Una embarcación semirrígida cuatrimotora intentó huir cuando se aproximaba a Punta Umbría cargada con 27 fardos. Sus ocupantes comenzaron a lanzar los paquetes al agua para ganar velocidad, pero los agentes del Servicio Marítimo recuperaron la droga, cuyo peso supera los 800 kilos.
Una persecución marítima frente a Punta Umbría, Huelva, ha terminado con la intervención de más de 800 kilos de cocaína repartidos en 27 fardos. La droga fue arrojada al mar desde una embarcación semirrígida de gran potencia que intentaba escapar de la Guardia Civil.
Los agentes tuvieron conocimiento de la presencia de una embarcación que se aproximaba a la costa onubense con un evidente exceso de carga. Ante la sospecha de que pudiera estar relacionada con actividades de narcotráfico, una patrullera del Servicio Marítimo Provincial de Huelva se dirigió inmediatamente hacia la zona.
Cuando la tripulación de la semirrígida detectó a los agentes, inició la huida. Sin embargo, la elevada cantidad de mercancía que transportaba dificultaba que alcanzara suficiente velocidad para escapar.
Lanzaron los fardos de cocaína al mar para intentar escapar
Según la información difundida, los ocupantes comenzaron entonces a arrojar los paquetes por la borda con el objetivo de reducir peso y aumentar la velocidad de la embarcación.
La maniobra no impidió que la Guardia Civil recuperase la mercancía.
Los agentes del Servicio Marítimo recogieron posteriormente 27 fardos flotando en el agua y comprobaron que contenían cocaína. El peso conjunto de la droga intervenida supera los 800 kilogramos.
La mercancía fue trasladada a dependencias policiales para continuar con las correspondientes diligencias.

++++++++++

Tarea 1:
Responde con datos de la noticia sobre la cocaína interceptada frente a Punta Umbría:
(a) ¿En cuántos fardos estaba repartida la droga?
(b) ¿Qué unidad envió una patrullera hacia la zona?
(c) ¿Adónde se trasladó la mercancía?
Tarea 2:
Transcribe de la noticia sobre la cocaína interceptada frente a Punta Umbría el fragmento que empieza en "La maniobra no" y sigue hasta "los 800 kilogramos.".
Tarea 3:
Retoma, por favor, la noticia sobre la cocaína interceptada frente a Punta Umbría y continúala a partir de su última frase.

Conjunto de entradas:

++++++++++

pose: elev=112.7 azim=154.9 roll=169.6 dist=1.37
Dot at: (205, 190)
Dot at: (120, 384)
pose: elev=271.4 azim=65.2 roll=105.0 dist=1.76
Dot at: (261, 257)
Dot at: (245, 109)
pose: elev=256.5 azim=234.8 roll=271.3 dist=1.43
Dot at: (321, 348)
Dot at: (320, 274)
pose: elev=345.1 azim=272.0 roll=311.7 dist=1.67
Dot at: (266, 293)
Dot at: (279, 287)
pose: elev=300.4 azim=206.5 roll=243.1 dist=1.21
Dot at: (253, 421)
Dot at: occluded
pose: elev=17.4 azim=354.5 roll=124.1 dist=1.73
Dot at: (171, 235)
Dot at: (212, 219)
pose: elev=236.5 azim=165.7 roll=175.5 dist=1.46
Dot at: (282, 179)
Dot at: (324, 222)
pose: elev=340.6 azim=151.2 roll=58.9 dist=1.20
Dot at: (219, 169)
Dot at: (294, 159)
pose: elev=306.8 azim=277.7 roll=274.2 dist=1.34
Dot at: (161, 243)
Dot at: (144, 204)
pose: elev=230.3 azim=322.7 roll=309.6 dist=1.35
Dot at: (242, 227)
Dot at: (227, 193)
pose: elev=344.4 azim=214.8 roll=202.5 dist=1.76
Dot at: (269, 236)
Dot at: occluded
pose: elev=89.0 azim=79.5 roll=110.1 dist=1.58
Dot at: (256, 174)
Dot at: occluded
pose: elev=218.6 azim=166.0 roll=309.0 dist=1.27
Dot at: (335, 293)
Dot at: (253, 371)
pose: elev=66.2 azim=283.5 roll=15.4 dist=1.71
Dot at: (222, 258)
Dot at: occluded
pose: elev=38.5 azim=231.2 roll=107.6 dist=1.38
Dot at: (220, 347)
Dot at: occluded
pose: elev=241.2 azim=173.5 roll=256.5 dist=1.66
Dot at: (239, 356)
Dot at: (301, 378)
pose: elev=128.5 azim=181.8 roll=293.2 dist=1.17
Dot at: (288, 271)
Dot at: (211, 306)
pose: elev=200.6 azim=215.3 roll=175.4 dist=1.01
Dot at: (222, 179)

++++++++++

Espacio de respuesta 1:
(a) En 27 fardos.
(b) El Servicio Marítimo Provincial de Huelva.
(c) A dependencias policiales.

Espacio de respuesta 2:
La maniobra no impidió que la Guardia Civil recuperase la mercancía.
Los agentes del Servicio Marítimo recogieron posteriormente 27 fardos flotando en el agua y comprobaron que contenían cocaína. El peso conjunto de la droga intervenida supera los 800 kilogramos.

Espacio de respuesta 3:
Una embarcación semirrígida con cuatro motores
El tipo de embarcación detectada es especialmente significativo.
La Guardia Civil describe una semirrígida cuatrimotora, una configuración asociada a embarcaciones capaces de desarrollar altas velocidades y transportar cargas considerables.
Las redes de narcotráfico utilizan embarcaciones rápidas para reducir el tiempo de navegación y dificultar la interceptación policial.
En este caso, sin embargo, el volumen de la carga se convirtió aparentemente en un problema para los ocupantes, hasta el punto de obligarlos a desprenderse de los fardos mientras eran perseguidos.
El narcotráfico vuelve a poner el foco sobre la costa de Huelva
La operación vuelve a señalar la importancia estratégica de la costa andaluza dentro de las rutas marítimas utilizadas por las organizaciones dedicadas al tráfico de drogas.
La provincia de Huelva, por su posición geográfica y la extensión de su litoral, constituye uno de los territorios que requieren una vigilancia permanente por parte de las Fuerzas y Cuerpos de Seguridad del Estado.
Aunque tradicionalmente buena parte de la presión policial en el sur de España se ha concentrado en el tráfico de hachís, esta intervención demuestra también la capacidad de las redes criminales para mover grandes cargamentos de cocaína mediante rutas marítimas.
Más de 800 kilos recuperados, pero la investigación continúa
La actuación policial no termina con la recuperación de los paquetes.
La Guardia Civil mantiene abierta la investigación para esclarecer completamente los hechos, determinar el origen y destino de la droga y establecer las posibles responsabilidades de quienes participaron en el transporte.
Por el momento, la información difundida no detalla detenciones relacionadas con esta actuación.
El balance conocido sí deja una cifra contundente: 27 fardos y más de 800 kilos de cocaína recuperados del mar frente a Punta Umbría.
La rápida intervención del Servicio Marítimo evitó que la mercancía desapareciera o pudiera ser recuperada posteriormente por la propia organización.
Un nuevo golpe contra las rutas marítimas de la droga
La operación muestra nuevamente la importancia de mantener medios suficientes en las costas españolas.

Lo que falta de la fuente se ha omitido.